What Have You Done Lately?

Joakim Noah
Florida Joakim Noah celebrates after winning the SEC title. (By Streeter Lecka -- Getty Images)
By Eli Saslow
Washington Post Staff Writer
Monday, March 12, 2007

Faced with what he called the most difficult, top-to-bottom NCAA tournament selection process in his five years of experience, Gary Walters, the committee's chairman, relied on a simple creed yesterday: He favored teams that most recently had impressed him.

All four No. 1 seeds -- Florida, North Carolina, Ohio State and Kansas -- won their conference tournaments over the weekend. The committee bumped UCLA, the other team highly considered for a top seed, into a No. 2 position because the Bruins lost in the quarterfinals of the Pacific-10 tournament last week, Walters said.

"The top four teams distinguished themselves in the conference tournaments," said Walters, the Princeton athletic director who served as committee chair for the first time this year. "A lot of decisions really came down to the end."

Walters said the committee weighed the résumés of 104 teams that won more than 20 games, compared with the previous high of 78 such teams. Because of that parity, Walters acknowledged that this year's bracket likely would cause widespread debate and disappointment, particularly for near-miss schools such as Drexel and Syracuse. Walters said he had already heard some negative reaction early last night.

"When I started this process, I was 6 foot 4 and blond," Walters said. "Now I'm 5-11 with brown hair. The reality of our job is that it's a double-edged sword. Some teams are happy, and a lot of teams are unhappy."

A year after George Mason became the first team from a mid-major conference to reach the Final Four, mid-major schools were humbled yesterday. Only six mid-majors were awarded at-large berths, compared with 12 in 2004 and eight last year. Meantime, the ACC placed seven teams in the draw, including well-seeded Maryland (No. 4), Virginia (No. 4) and Virginia Tech (No. 5). Six schools each made it from the Big East, Pacific-10 and Big Ten conferences.

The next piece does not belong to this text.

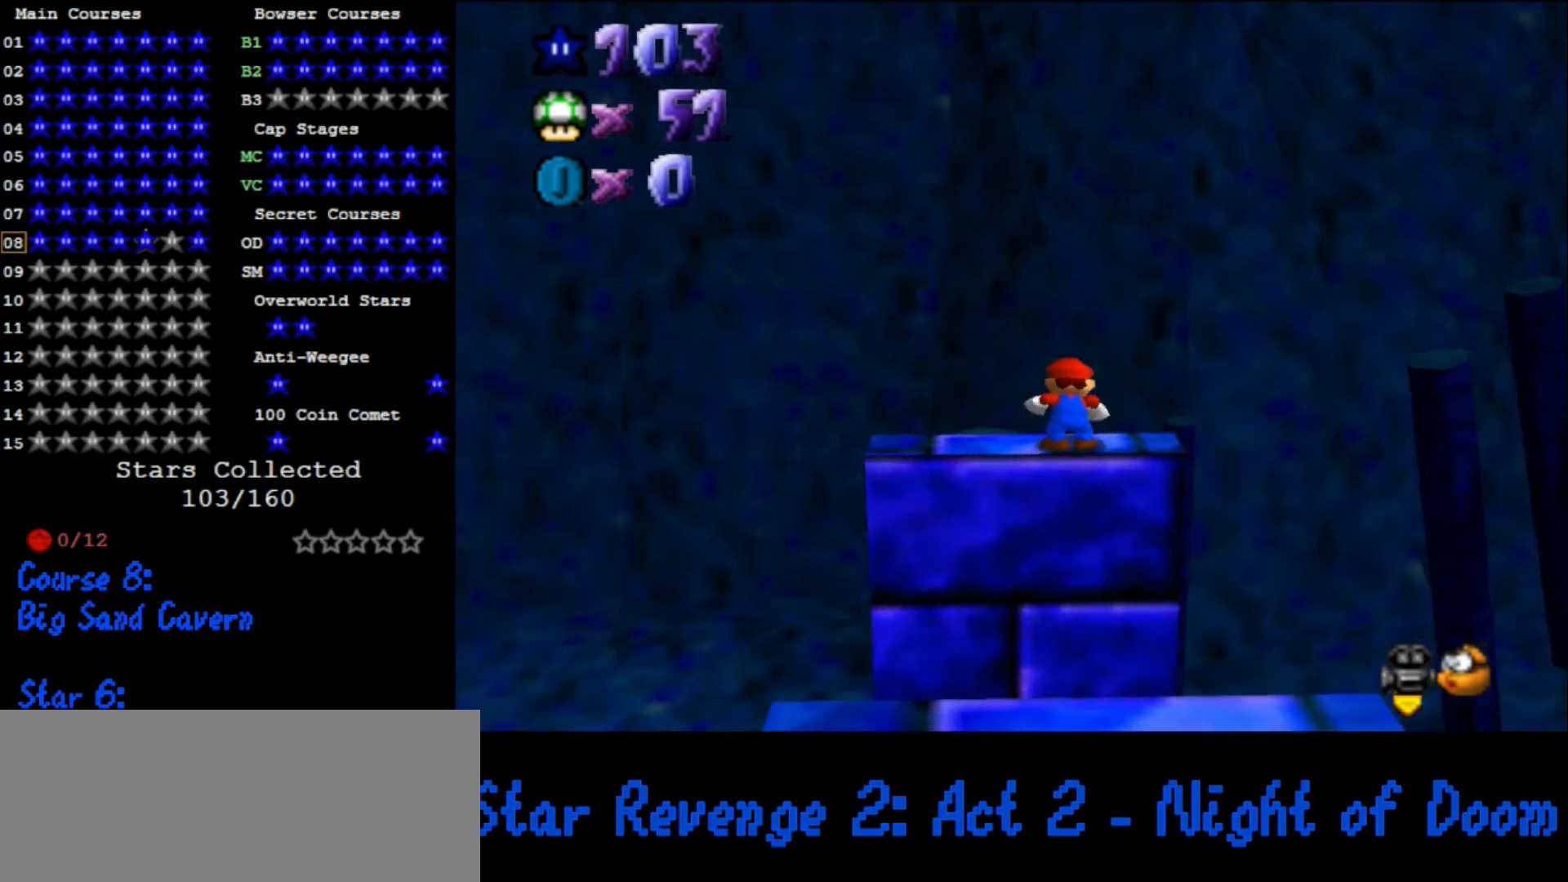
{"buttons": [], "left_stick": "left", "events": [[33, "C_DOWN", "up"], [33, "C_RIGHT", "up"], [367, "A", "down"], [433, "A", "up"], [433, "left_stick", "left"]]}
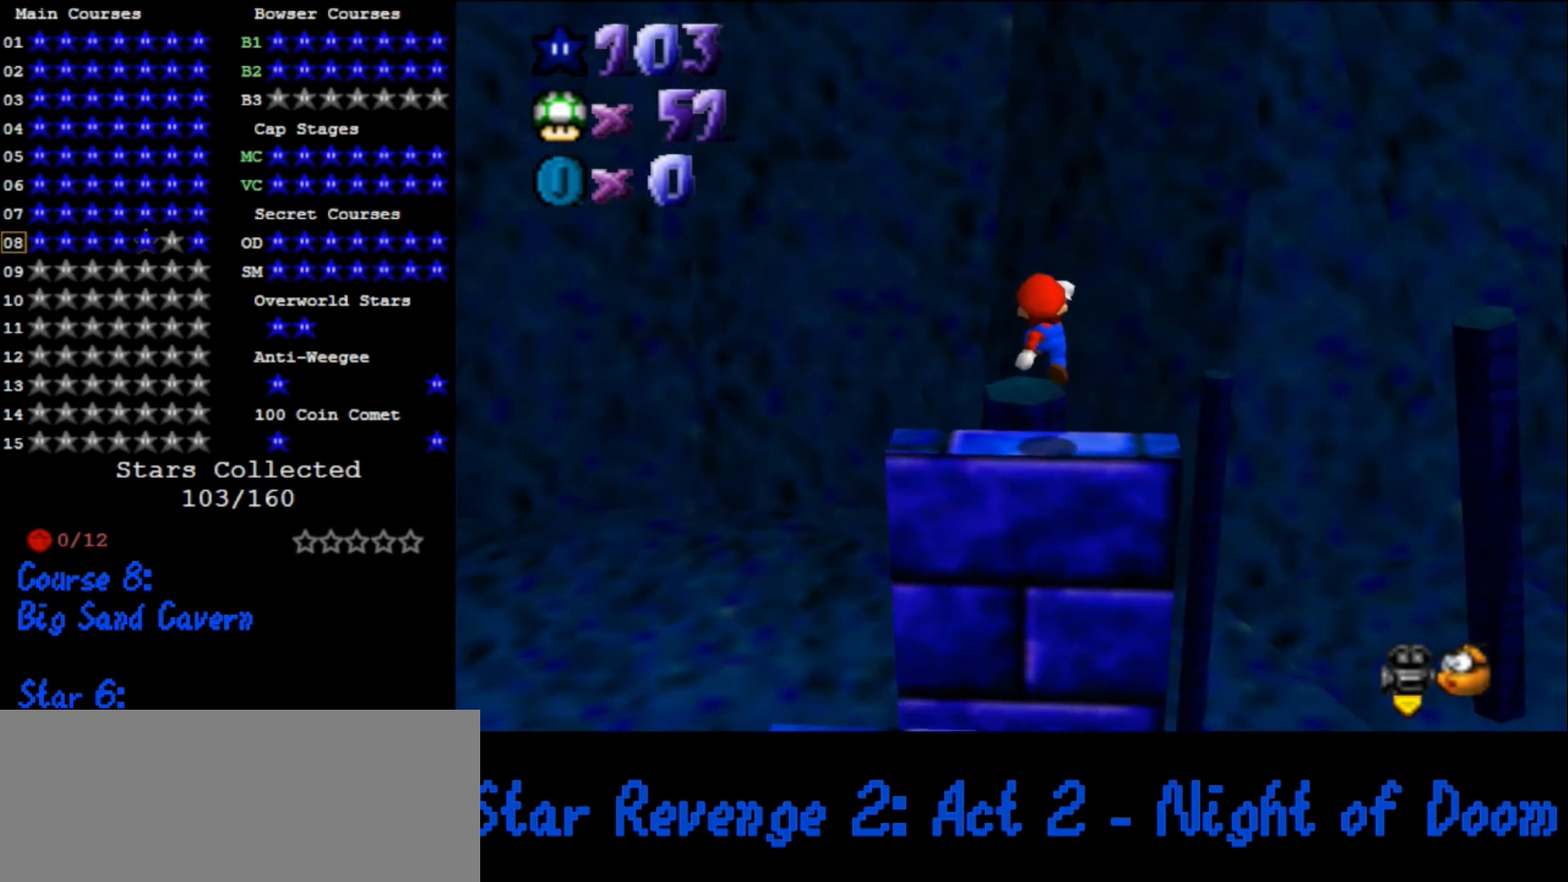
{"buttons": ["A"], "left_stick": "up", "events": [[100, "left_stick", "up"], [300, "A", "down"]]}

The committee chose Florida as the top overall seed, anointing the Gators a favorite to become the first repeat champions in the tournament since Duke in 1992. Florida, which starts the same five players as it did last season, opens against 16th-seeded Jackson State in New Orleans on Friday. If the bracket follows form, the Gators would play Maryland in the quarterfinals.

The rest of the No. 1 seeds also have experienced considerable NCAA tournament success. Kansas, which beat Texas in overtime yesterday for the Big 12 tournament crown, earned a top seed for the seventh time. Ohio State, led by freshman star Greg Oden, became a No. 1 seed for the third time on the same day it beat Wisconsin, 66-49, to win the Big Ten tournament.

North Carolina enjoyed a similarly ideal day. A few hours after winning its first ACC tournament title since 1998, North Carolina earned a No. 1 seed for a record 11th time. Still, the Tar Heels landed in what many analysts identified as the most difficult section of the bracket. Even though they stay in state to play the first two rounds in Winston-Salem, N.C., the Tar Heels' potential draw in the East Region includes No. 2-seeded Georgetown, No. 3 Washington State and No. 4 Texas -- all talented teams capable of making a run into the Final Four.

"We are extremely excited about our season and about earning a number one seed," North Carolina Coach Roy Williams said. "We should have confidence from winning the ACC tournament. I'm pleased for our fans that we're staying in North Carolina. Hopefully, we'll give them a good showing."

Coaches across the country said yesterday that they expect plenty of upsets when the first rounds start in eight cities on Thursday and Friday. First-round action will include a few showdowns between major programs: Louisville plays Stanford on Thursday; Villanova plays Kentucky on Friday.

Walters joked last night that this year's bracket could cause more coaches to join the cries for the NCAA tournament to expand beyond 65 teams. About a dozen teams that believed they would earn selections are now likely headed for the National Invitation Tournament. Syracuse, considered a lock to make the field by some experts, instead became the first team ever left out after winning 10 games in the Big East regular season. Kansas State, Florida State, West Virginia and Air Force also just missed inclusion.

Drexel, from the Colonial Athletic Association, was left out despite nonconference wins at Syracuse, Villanova and Creighton. The committee instead gave an at-large bid to Old Dominion, Drexel's conference rival, because it had a superior in-league record.

"Every year when we look at selecting teams, we start with a clean slate," Walters said. "Once conference play is over, every team becomes an independent to us. Our job is to compare and contrast every team regardless of conference affiliation.

"This year, more than I've experienced before, that put more teams in play for consideration and added more complexity to the whole process."